For purposes of the alleged injuries, Cybernet has not quarreled with the idea that Adams, Rogers and Doe were its “employees” when they performed in sex scenes for the company, and hence, their injuries, allegedly having occurred on a Kink set, should have been covered by workers compensation fund under the State Compensation Insurance Fund, to which Cybernet paid regular premiums.

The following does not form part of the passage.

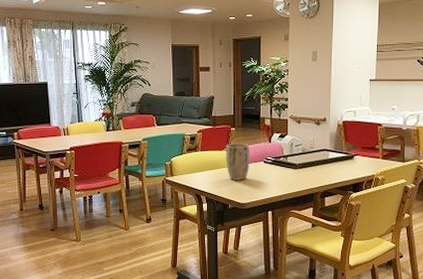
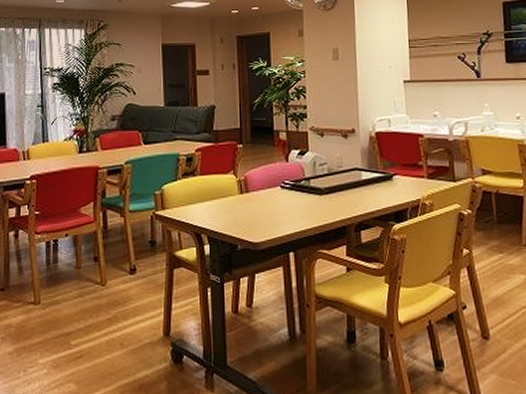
plant pot: present [226,144,250,180] -> none [232,164,263,212]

Judge Gonzalez Rogers’ denial of the coverage was based on an exclusion in the insurance contract which exempts the fund from coverage if an employer’s conduct is deemed to be so egregious that it takes the employer “beyond the boundaries of the compensation bargain,” and the Fund’s position appears to be that the sexual activity which Cybernet hired the performers to take part in puts that activity “beyond the boundaries.” Part of being “beyond the boundaries” would be if Cybernet intentionally performed any acts which led directly to the injuries to the performers. However, Cybernet has argued to the Ninth Circuit that there is a second part to the State Fund insurance policy that serves as a “gap-filler,” which is intended to cover instances such as this, where the employees are able to sue their employer directly.

One problem: The performers sued Cybernet in state court, and the judge overseeing that case has not yet decided whether the Compensation Fund’s exclusion applies to these three plaintiffs—but if that judge decides that the exclusion does apply, then Cybernet should still have coverage under the “gap-filler.” It is therefore strange that Judge Gonzalez Rogers nonetheless ruled that the Compensation Fund is not liable under any circumstances for the injuries—but that’s what Cybernet is appealing.

If an actor were injured during the filming of any sort of action movie, Cybernet argued in its Ninth Circuit pleadings, “no one would doubt that injuries suffered in the filming of any such movie would be considered inadvertent, even if the injuries resulted from intentional acts undertaken while filming a scene. The same is true of the injuries alleged here.”

How this will all work out is a legal muddle that may easily take many more months to resolve, though in the meantime, the performers are reportedly being treated for their infections.